The offense has struggled for four games now, averaging just 15 points and turning the ball over eight times (all by Smith). Shane Waldron has to take a big share of blame for that. His plan against Baltimore was as vanilla as it gets. He used no QB movement, no misdirection, almost no plays that involved tight ends (1 for 3 passes).

He just had Smith sit back there like a statue with a target on his chest – and the Ravens happily chipped away at him, forcing a fumble and interception, sacking him four times, hitting him four more and batting three passes. It all added up to Smith’s worst passer rating (49.3) in 25 games as Seattle’s starter. Baltimore also held Seattle to 1 of 12 on third downs and 1.9 yards per carry. It was pure domination by the best defense in the NFL.

Waldron had some great plans and plays in Weeks 2-6, but the past three games he has done little to help his beleaguered QB and line. He looks great when plays work on early downs, but he seemingly has no answer when adversity hits – which has happened a lot. 

Plenty of fans want Carroll to move to Drew Lock. He should have in the second half in Baltimore. Seattle trailed 17-3 at halftime after Smith ruined a great opportunity set up by the defense by fumbling the ball back to Baltimore, which kicked the field goal Seattle should have had at the end of the half.

Lock’s mobility might have been a big boon against the Ravens, but Carroll is always loath to bench his starter. So don’t expect that going forward either, unless Smith keeps turning the ball over and ruins more great days by the defense like the one against Cincinnati. Carroll did not put this loss on Smith – certainly there was enough blame to go around the entire team — so it doesn’t seem like he is even contemplating a move there.

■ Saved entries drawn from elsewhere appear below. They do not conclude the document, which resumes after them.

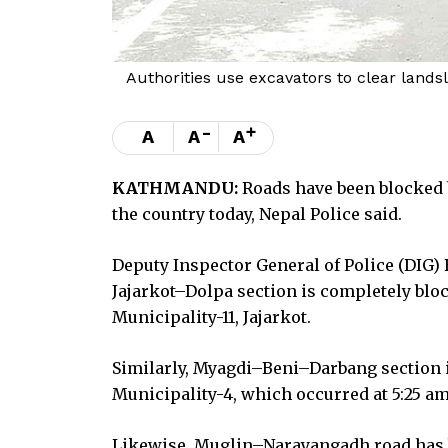
Authorities use excavators to clear land
-
+
A
A
A
KATHMANDU:
Roads have been blocked b
the country today, Nepal Police said.
Deputy Inspector General of Police (DIG)
Jajarkot–Dolpa section is completely blo
Municipality-11, Jajarkot.
Similarly, Myagdi–Beni–Darbang section i
Municipality-4, which occurred at 5:25 am
Likewise, Muglin–Narayangadh road has be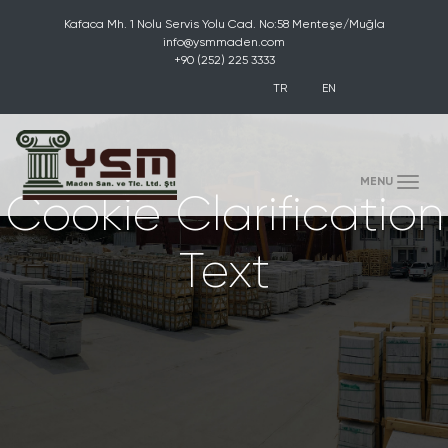
Kafaca Mh. 1 Nolu Servis Yolu Cad. No:58 Menteşe/Muğla
info@ysmmaden.com
+90 (252) 225 3333
TR
EN
(toggle)
MENU
Cookie Clarification
Text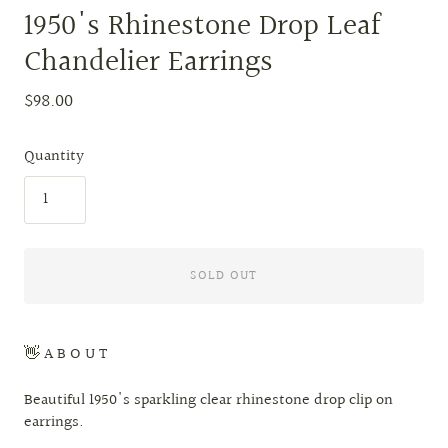
1950's Rhinestone Drop Leaf
Chandelier Earrings
$98.00
Quantity
SOLD OUT
👋 A B O U T
Beautiful 1950's sparkling clear rhinestone drop clip on
earrings.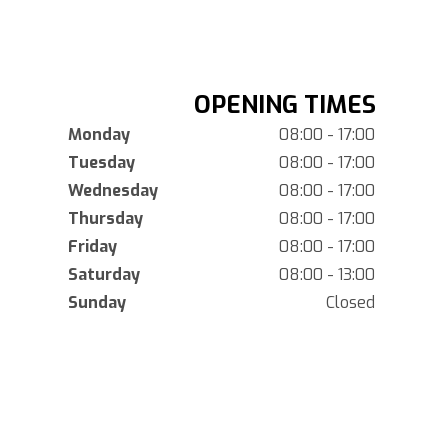
OPENING TIMES
Monday
08:00 - 17:00
Tuesday
08:00 - 17:00
Wednesday
08:00 - 17:00
Thursday
08:00 - 17:00
Friday
08:00 - 17:00
Saturday
08:00 - 13:00
Sunday
Closed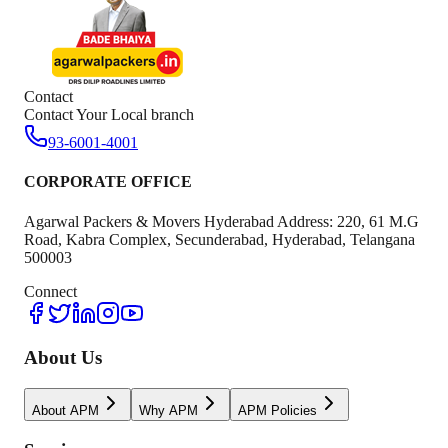
Contact
Contact Your Local branch
93-6001-4001
CORPORATE OFFICE
Agarwal Packers & Movers Hyderabad Address: 220, 61 M.G
Road, Kabra Complex, Secunderabad, Hyderabad, Telangana
500003
Connect
About Us
About APM
Why APM
APM Policies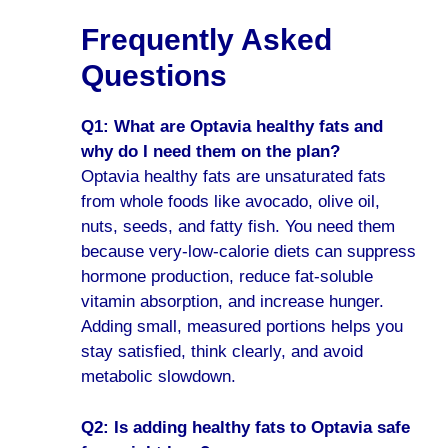
Frequently Asked
Questions
Q1: What are Optavia healthy fats and
why do I need them on the plan?
Optavia healthy fats are unsaturated fats
from whole foods like avocado, olive oil,
nuts, seeds, and fatty fish. You need them
because very-low-calorie diets can suppress
hormone production, reduce fat-soluble
vitamin absorption, and increase hunger.
Adding small, measured portions helps you
stay satisfied, think clearly, and avoid
metabolic slowdown.
Q2: Is adding healthy fats to Optavia safe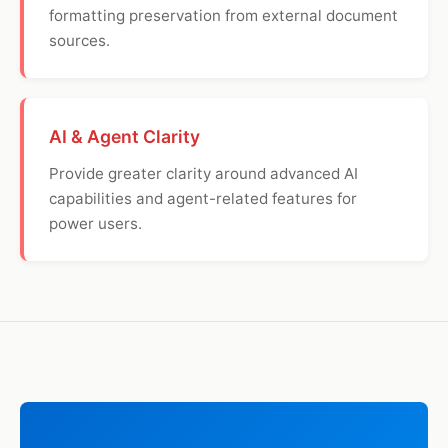
formatting preservation from external document
sources.
AI & Agent Clarity
Provide greater clarity around advanced AI
capabilities and agent-related features for
power users.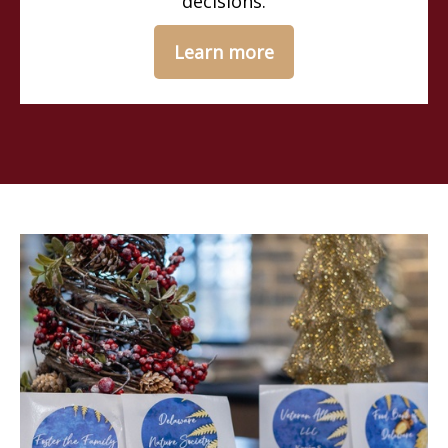
decisions.
Learn more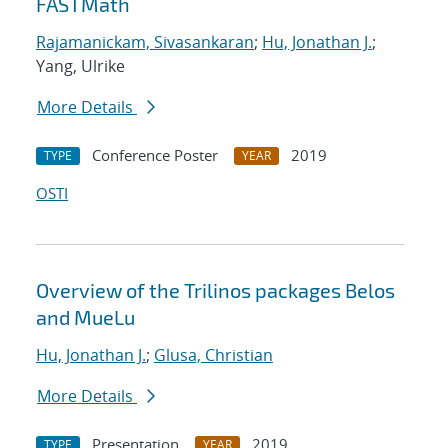
FASTMath
Rajamanickam, Sivasankaran
;
Hu, Jonathan J.
;
Yang, Ulrike
More Details
Conference Poster
2019
TYPE
YEAR
OSTI
Overview of the Trilinos packages Belos
and MueLu
Hu, Jonathan J.
;
Glusa, Christian
More Details
Presentation
2019
TYPE
YEAR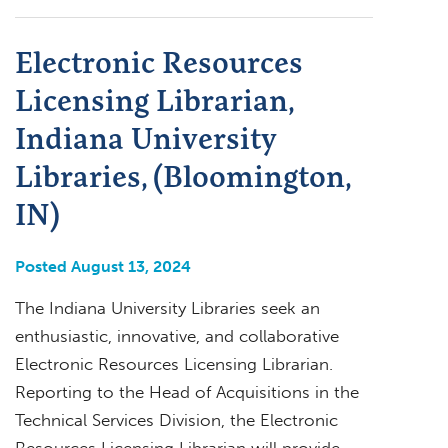
Electronic Resources
Licensing Librarian,
Indiana University
Libraries, (Bloomington,
IN)
Posted August 13, 2024
The Indiana University Libraries seek an
enthusiastic, innovative, and collaborative
Electronic Resources Licensing Librarian.
Reporting to the Head of Acquisitions in the
Technical Services Division, the Electronic
Resources Licensing Librarian will provide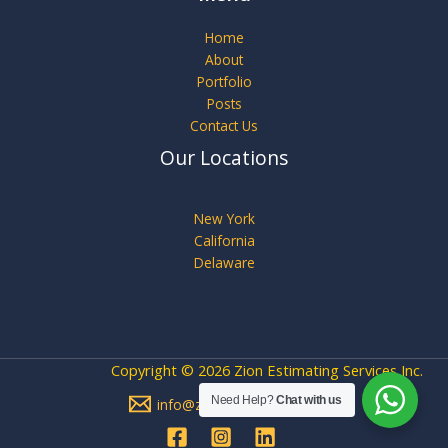
Home
About
Portfolio
Posts
Contact Us
Our Locations
New York
California
Delaware
Copyright © 2026 Zion Estimating Services Inc.
Need Help?
Chat with us
info@zionestimating.com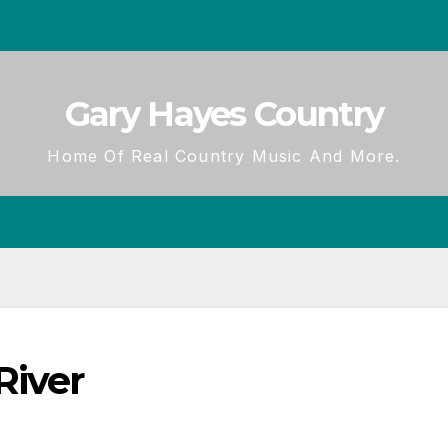
Gary Hayes Country
Home Of Real Country Music And More.
River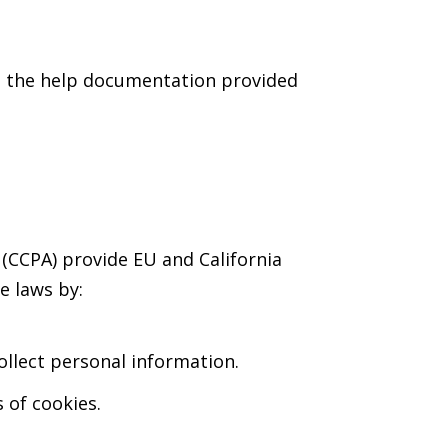
to the help documentation provided
(CCPA) provide EU and California
e laws by:
llect personal information.
 of cookies.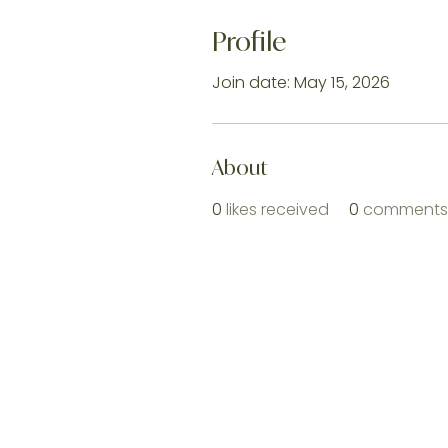
Profile
Join date: May 15, 2026
About
0
likes received
0
comments 
Home |
Shop All 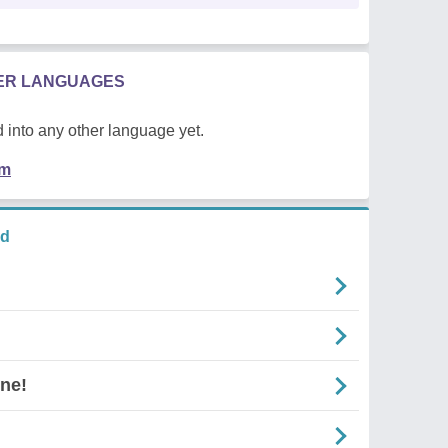
HER LANGUAGES
 into any other language yet.
em
nd
ne!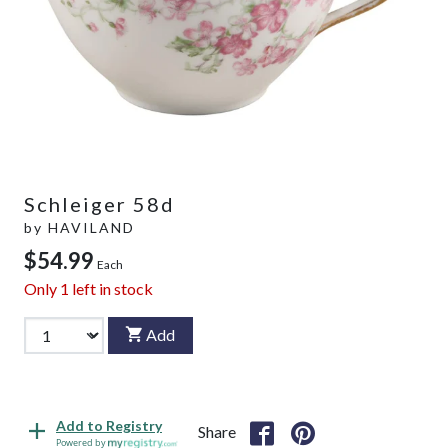
Schleiger 58d
by
HAVILAND
$54.99
Each
Only
1
left in stock
Add
Add to Registry
Share
Powered by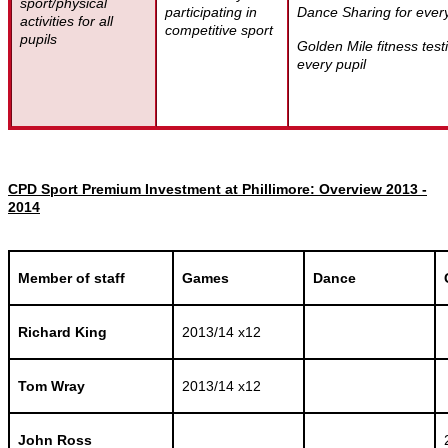
sport/physical
participating in
Dance Sharing for every
activities for all
competitive sport
pupils
Golden Mile fitness test
every pupil
CPD Sport Premium Investment at Phillimore: Overview 2013 -
2014
Member of staff
Games
Dance
Richard King
2013/14 x12
Tom Wray
2013/14 x12
John Ross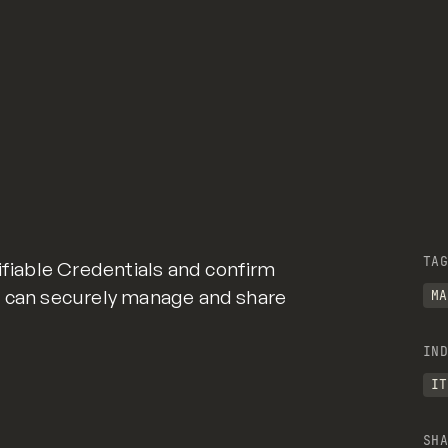
TAG
ifiable Credentials and confirm
uals can securely manage and share
MA
IND
IT
SHA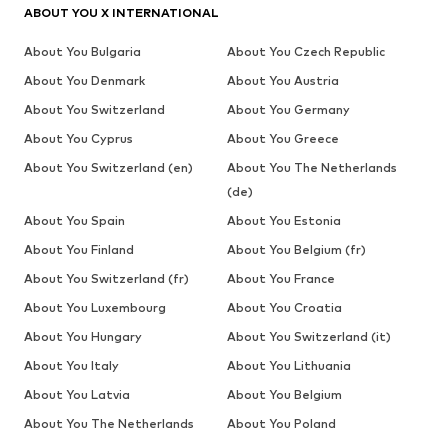
ABOUT YOU X INTERNATIONAL
About You Bulgaria
About You Czech Republic
About You Denmark
About You Austria
About You Switzerland
About You Germany
About You Cyprus
About You Greece
About You Switzerland (en)
About You The Netherlands
(de)
About You Spain
About You Estonia
About You Finland
About You Belgium (fr)
About You Switzerland (fr)
About You France
About You Luxembourg
About You Croatia
About You Hungary
About You Switzerland (it)
About You Italy
About You Lithuania
About You Latvia
About You Belgium
About You The Netherlands
About You Poland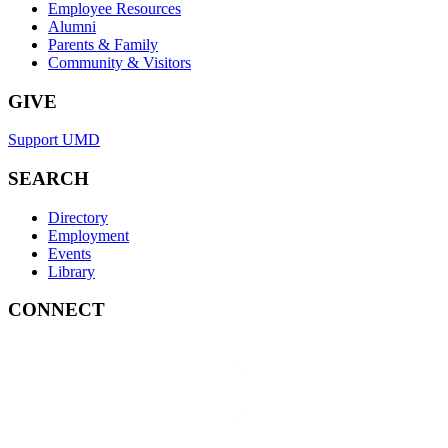
Employee Resources
Alumni
Parents & Family
Community & Visitors
GIVE
Support UMD
SEARCH
Directory
Employment
Events
Library
CONNECT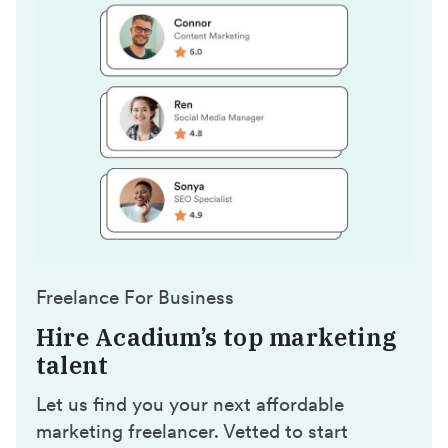
Freelance For Business
Hire Acadium’s top marketing
talent
Let us find you your next affordable
marketing freelancer. Vetted to start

If the Hawks can get the running game functioning against Washington and the Rams the next two weeks, maybe Smith will regain his composure and the offense will get in a rhythm and keep it going against the good defenses they are going to face after that – Dallas, San Francisco, Philadelphia. It is frankly the only chance they have. It is on Waldron to make that happen.

The last two times the Hawks made a big trade to help them “go for it” and then finished the season poorly, the OC was fired. So Waldron should be feeling the heat for his unit’s ongoing struggles.

Smith should be no lock (apropos word there) to keep his job. A quarterback needs to elevate the play of those around him – and Smith has instead contributed to the failures with a bevy of turnovers. Granted, just one of the three losses (17-13 to Cincy) has been his fault – the line and defense carried enough share of the blame for the losses to the Rams and Ravens.

But Carroll and Waldron should be lighting a fire under him, putting the fear of bench splinters into him and telling him that more turnovers will lead to turnover at quarterback. Carroll preaches competition – there’s no reason Smith should be immune from that just because he has a big contract off a 2022 Pro Bowl season.  

In the big picture, we have seen enough now to know that Smith is just not good enough to lead the Hawks to the Super Bowl, not unless the defense plays like the dominant 2013-14 Seahawks and the OL starts overpowering opposing D-lines. Smith cannot elevate the guys around him. He is just one of the guys. Everything has to be clicking for him to play well.

So where do the Hawks go from here? They are not as bad on the whole as they showed in Baltimore, but they certainly proved they are not ready to step up from playoff hopeful to Super Bowl contender. They still look like a one-and-done playoff team, at best, but to be even that they have to get their run defense back together and the offense has got to snap out of it.